Equal Therapeutic Dialogue
In place of the practitioner’s mask of fatherly authority, Jung puts the mutual vulnerability, openness, imaginal richness, honesty and trust of the therapeutic dialogue, in which patient and therapist confront one another on equal terms and through which both stand to learn and grow. In place of forced treatment, hasty consultations and toxic psychiatric drugs, Jung puts a trust in nature, unconscious wisdom and the healing which, residing in the ‘patient patient’, is catalysed and midwifed by the caring therapist. No wonder he poses a threat to those who esteem power, professional detachment, diplomas, diagnostic manuals and drug company profits over the empowerment, equality, freedom, healing and dignity of the patient.
Needless to say, there are other closely related and equally grave moral issues at stake here. For instance, imagine, if you will, that a reputable medical practitioner had come forward with evidence of a safe, natural cure for cancer, but that the medical establishment had ignored the evidence and, worse still, had kept the findings from cancer sufferers for fear of losing income and power through their monopoly over the provision of existing anti-cancer ‘treatments’, which do not heal.

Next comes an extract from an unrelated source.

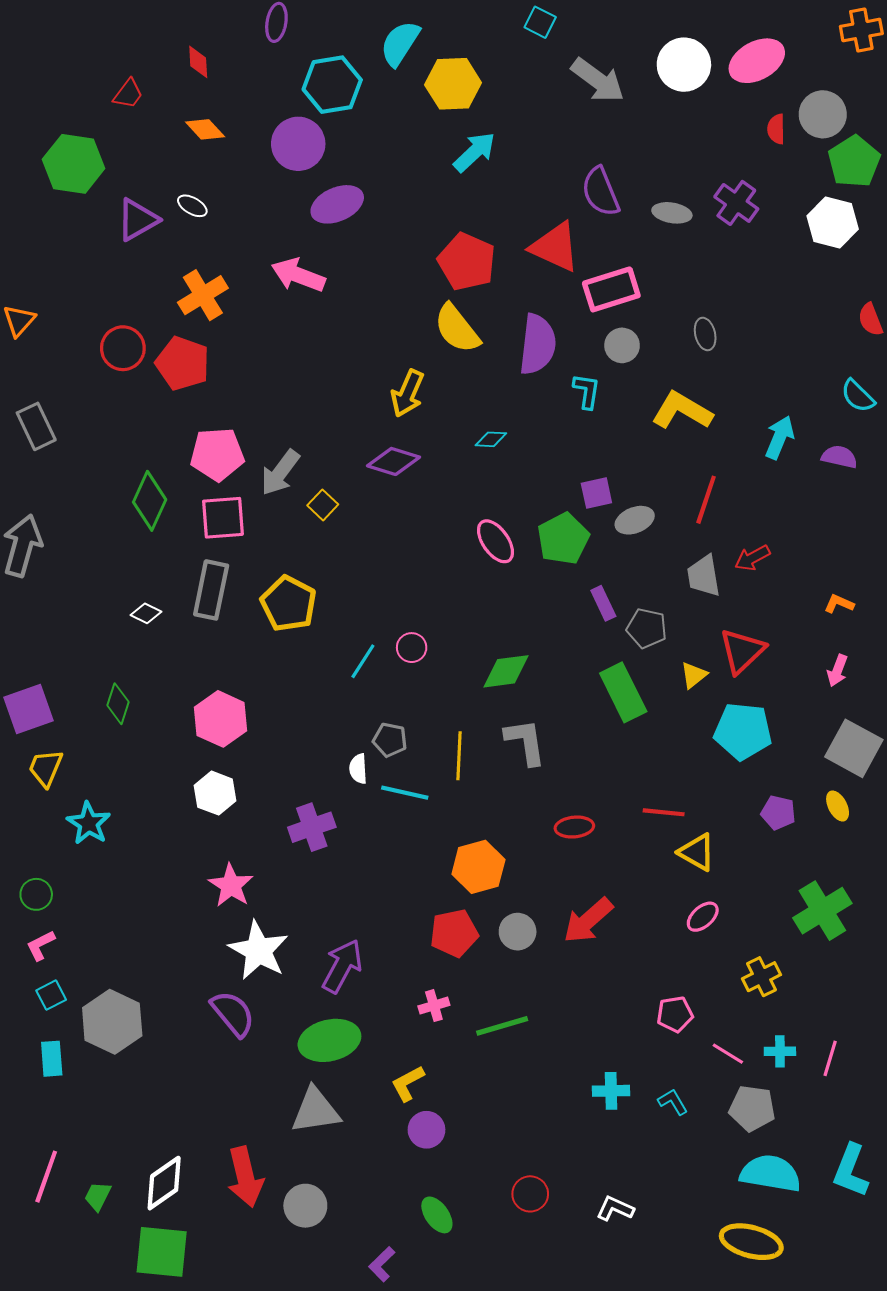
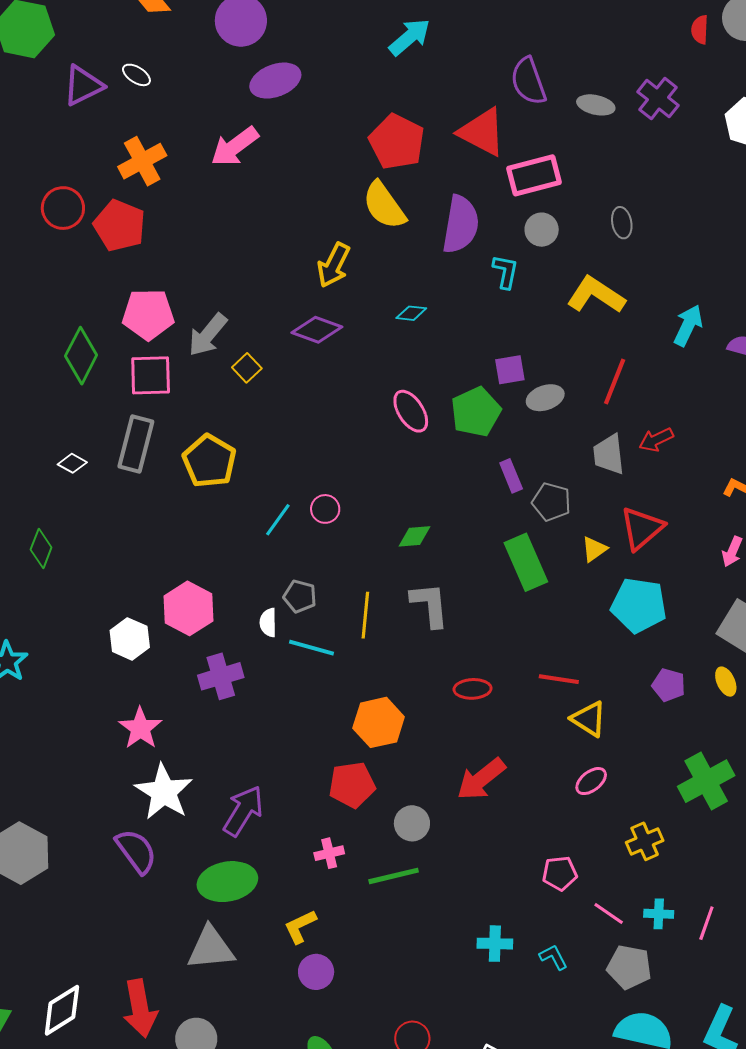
pink arrow: (298, 275) -> (235, 146), turned -60
green diamond: (506, 671) -> (414, 536), size x0.7
pink hexagon: (221, 719) -> (189, 608), moved
gray circle: (518, 932) -> (412, 823), moved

By the same token, Jung - and others who have followed in his wake - cured his schizophrenic patients with psychotherapy alone. The tragedy of the ‘mental health crisis’ is not only, then, that so many already fragile and wounded people have been damaged and driven to suicide; what is equally tragic is that all along, there have existed natural, re-empowering, healing alternatives to psychiatric drugs; alternatives which biologic psychiatry, the Government, Schizophrenia Fellowships and drug companies have in a morally disgraceful way ignored, or deliberately kept from sufferers and the public."